Da Cdm via libera a riforma giustizia

È stata una lunga, incresciosa e fragorosa contrapposizione tra poteri dello Stato, i cui echi hanno sopraffatto ogni tentativo di equilibrare le forze in campo, di riportarle nel loro alveo naturale.

Se da un lato si è affermata una interpretazione, in chiave difensiva, dell'irrinunciabile principio dell'autonomia e dell'indipendenza della magistratura, che ha spesso sconfinato nell'arbitrio, segnando una pericolosa deriva autoreferenziale del potere giudiziario; dall'altro si è quasi rivendicato un diritto all'impunità ancorato alla legittimazione che discende dal voto popolare.

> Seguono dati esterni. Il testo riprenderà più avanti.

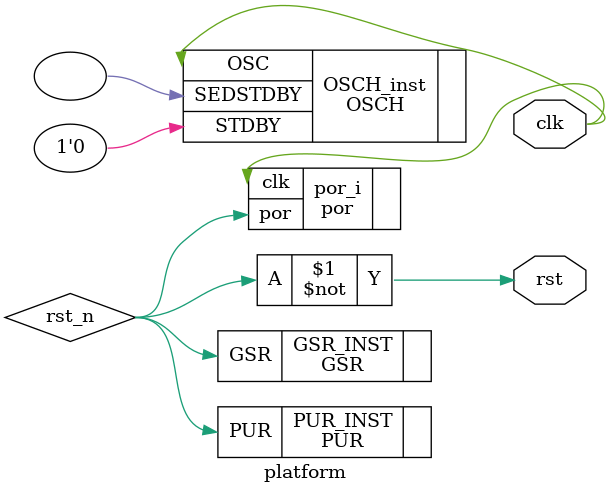
<source format=sv>
module platform
  (
   output logic clk,
   output logic rst
   );


defparam OSCH_inst.NOM_FREQ = "24.18";
OSCH OSCH_inst(.STDBY(1'b0),
               .OSC(clk),
               .SEDSTDBY());


   logic        rst_n;

defparam por_i.cycles = 1;
por por_i(.por(rst_n),
          .clk(clk));

assign rst = ~rst_n;

GSR GSR_INST(.GSR(rst_n));
PUR PUR_INST(.PUR(rst_n));

endmodule

</source>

Evidente la pericolosa impasse nella cui trappola il Paese (i pochi lettori scuseranno l'ardire nel continuare a utilizzare tale termine ormai desueto) è rimasto prigioniero assistendo alla metamorfosi delle istituzioni e, spesso, alla eterogenesi dei fini di ogni iniziativa legislativa e giudiziaria.

Ci vorrà del tempo per poter ritrovare le condizioni per cui le ragioni del garantismo riabbiano la loro fisiologica forza e si facciano portatrici di riforme condivise frutto di un confronto equilibrato sui veri problemi che affliggono la giustizia.

Ci vorrà del tempo per far sì che i protagonisti della contesa dismettano le loro divise e indossino i panni che competono a ciascuno di loro.

Oggi resta forte il simbolo di quella bandiera a mezz'asta, che comunque svetta sopra tutto ciò che è accaduto in questi decenni e ineffabile sembra richiamare ogni cosa al suo posto, sotto un cielo che si divide tra sole e nuvole e sa già d'estate.